*** LISTED ENTRIES ***

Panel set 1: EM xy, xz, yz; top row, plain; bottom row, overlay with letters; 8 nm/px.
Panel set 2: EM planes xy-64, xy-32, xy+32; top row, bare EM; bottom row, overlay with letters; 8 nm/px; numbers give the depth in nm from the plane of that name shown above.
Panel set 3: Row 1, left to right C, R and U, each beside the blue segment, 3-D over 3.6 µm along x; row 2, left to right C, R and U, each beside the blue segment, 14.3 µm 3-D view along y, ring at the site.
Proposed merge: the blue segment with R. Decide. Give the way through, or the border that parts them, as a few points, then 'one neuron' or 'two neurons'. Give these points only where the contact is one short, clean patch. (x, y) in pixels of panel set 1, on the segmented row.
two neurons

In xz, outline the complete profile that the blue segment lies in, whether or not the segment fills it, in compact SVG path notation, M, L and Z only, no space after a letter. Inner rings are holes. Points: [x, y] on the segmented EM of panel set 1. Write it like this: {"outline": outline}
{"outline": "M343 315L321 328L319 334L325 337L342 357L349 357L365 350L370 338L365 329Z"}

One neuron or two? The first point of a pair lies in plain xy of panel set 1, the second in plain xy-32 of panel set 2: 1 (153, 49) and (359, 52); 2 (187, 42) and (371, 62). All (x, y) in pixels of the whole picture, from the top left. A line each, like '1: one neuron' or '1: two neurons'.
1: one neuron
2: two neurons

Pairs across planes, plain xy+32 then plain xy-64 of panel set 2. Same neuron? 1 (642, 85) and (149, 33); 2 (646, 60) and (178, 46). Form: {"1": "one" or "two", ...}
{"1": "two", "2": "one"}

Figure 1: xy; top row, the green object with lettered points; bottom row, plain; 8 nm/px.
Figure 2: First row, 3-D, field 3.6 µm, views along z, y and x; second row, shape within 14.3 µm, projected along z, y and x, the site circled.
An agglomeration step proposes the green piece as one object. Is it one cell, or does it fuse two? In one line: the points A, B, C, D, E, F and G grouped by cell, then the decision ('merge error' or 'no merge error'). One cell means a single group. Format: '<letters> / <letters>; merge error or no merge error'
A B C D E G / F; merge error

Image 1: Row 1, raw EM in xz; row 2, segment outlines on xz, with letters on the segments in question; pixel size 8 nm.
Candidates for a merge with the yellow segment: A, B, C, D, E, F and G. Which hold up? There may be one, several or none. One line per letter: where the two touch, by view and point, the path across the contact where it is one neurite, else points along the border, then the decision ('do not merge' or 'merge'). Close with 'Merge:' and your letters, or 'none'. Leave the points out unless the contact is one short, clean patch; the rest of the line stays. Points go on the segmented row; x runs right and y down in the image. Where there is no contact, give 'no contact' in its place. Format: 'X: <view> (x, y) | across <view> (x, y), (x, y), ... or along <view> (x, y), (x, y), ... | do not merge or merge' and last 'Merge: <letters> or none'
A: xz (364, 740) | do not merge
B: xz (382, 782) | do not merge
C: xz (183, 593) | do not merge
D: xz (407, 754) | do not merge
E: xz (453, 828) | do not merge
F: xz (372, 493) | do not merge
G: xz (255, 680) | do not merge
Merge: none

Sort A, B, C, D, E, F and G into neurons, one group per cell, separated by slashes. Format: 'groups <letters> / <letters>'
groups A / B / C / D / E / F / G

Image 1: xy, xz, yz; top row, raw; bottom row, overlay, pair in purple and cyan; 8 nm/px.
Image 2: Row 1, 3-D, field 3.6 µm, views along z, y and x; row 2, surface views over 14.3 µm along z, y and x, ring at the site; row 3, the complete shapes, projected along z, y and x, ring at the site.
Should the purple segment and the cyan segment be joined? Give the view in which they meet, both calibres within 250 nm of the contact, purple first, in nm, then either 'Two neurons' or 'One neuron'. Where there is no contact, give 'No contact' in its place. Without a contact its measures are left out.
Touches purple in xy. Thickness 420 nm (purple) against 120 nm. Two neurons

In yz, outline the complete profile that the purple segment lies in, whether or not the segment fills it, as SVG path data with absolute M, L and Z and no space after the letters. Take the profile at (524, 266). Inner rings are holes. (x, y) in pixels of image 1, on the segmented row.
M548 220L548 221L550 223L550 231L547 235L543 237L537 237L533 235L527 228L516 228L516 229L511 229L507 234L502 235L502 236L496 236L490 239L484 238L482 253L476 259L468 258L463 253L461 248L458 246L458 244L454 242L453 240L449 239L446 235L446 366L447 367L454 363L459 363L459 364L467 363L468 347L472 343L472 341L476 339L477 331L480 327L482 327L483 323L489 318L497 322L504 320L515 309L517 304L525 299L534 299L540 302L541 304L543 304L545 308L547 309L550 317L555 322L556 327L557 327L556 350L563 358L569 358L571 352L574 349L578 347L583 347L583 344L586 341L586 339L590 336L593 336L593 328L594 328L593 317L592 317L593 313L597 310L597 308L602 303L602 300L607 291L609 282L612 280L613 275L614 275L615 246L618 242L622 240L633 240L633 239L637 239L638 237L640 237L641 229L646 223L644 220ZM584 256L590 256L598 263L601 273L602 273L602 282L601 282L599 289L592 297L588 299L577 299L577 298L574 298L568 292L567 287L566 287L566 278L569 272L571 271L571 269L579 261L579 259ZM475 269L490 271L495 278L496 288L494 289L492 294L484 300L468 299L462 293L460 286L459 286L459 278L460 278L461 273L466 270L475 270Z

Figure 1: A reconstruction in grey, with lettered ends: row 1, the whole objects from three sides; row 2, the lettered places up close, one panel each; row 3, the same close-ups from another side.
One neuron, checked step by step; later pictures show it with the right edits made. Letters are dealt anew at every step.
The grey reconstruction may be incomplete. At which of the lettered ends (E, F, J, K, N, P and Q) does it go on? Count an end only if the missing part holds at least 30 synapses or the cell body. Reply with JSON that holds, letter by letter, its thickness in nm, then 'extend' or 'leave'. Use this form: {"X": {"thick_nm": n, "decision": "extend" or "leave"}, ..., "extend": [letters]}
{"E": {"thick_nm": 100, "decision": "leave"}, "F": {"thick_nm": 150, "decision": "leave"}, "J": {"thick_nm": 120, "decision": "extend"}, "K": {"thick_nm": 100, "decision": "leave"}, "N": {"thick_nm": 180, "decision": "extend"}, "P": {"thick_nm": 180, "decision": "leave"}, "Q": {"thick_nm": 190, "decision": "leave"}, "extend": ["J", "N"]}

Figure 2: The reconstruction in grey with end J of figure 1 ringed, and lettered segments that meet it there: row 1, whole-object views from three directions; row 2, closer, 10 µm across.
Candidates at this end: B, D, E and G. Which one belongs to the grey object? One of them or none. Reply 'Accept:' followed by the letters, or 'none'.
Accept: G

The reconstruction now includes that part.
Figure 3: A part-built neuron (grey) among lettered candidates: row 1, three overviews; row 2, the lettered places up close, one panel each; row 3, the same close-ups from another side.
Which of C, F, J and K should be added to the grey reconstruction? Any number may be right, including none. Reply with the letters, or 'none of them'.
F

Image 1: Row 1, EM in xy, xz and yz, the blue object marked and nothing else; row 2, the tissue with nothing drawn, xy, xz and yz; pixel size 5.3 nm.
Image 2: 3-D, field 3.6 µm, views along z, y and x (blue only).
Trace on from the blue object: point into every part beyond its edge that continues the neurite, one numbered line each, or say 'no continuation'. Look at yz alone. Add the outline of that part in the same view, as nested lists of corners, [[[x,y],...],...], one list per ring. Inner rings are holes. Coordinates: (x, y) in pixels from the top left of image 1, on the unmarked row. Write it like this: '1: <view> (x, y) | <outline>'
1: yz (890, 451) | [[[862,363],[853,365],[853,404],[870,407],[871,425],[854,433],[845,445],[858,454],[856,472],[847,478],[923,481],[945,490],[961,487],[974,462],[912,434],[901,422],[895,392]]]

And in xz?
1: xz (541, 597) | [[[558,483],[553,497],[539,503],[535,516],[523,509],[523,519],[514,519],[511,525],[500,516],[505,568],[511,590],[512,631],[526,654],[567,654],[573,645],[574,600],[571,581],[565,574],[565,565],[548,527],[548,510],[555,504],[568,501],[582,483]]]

*** End of LISTED ENTRIES ***

**WORK REQUEST**: Search the listing above for the lines with "Image 1: Row 1, EM" and "Image 2: 3-D, field", then output those lines and all lines between them exactly.

**SOLUTION FOR THIS PROBLEM**:
Image 1: Row 1, EM in xy, xz and yz, the blue object marked and nothing else; row 2, the tissue with nothing drawn, xy, xz and yz; pixel size 5.3 nm.
Image 2: 3-D, field 3.6 µm, views along z, y and x (blue only).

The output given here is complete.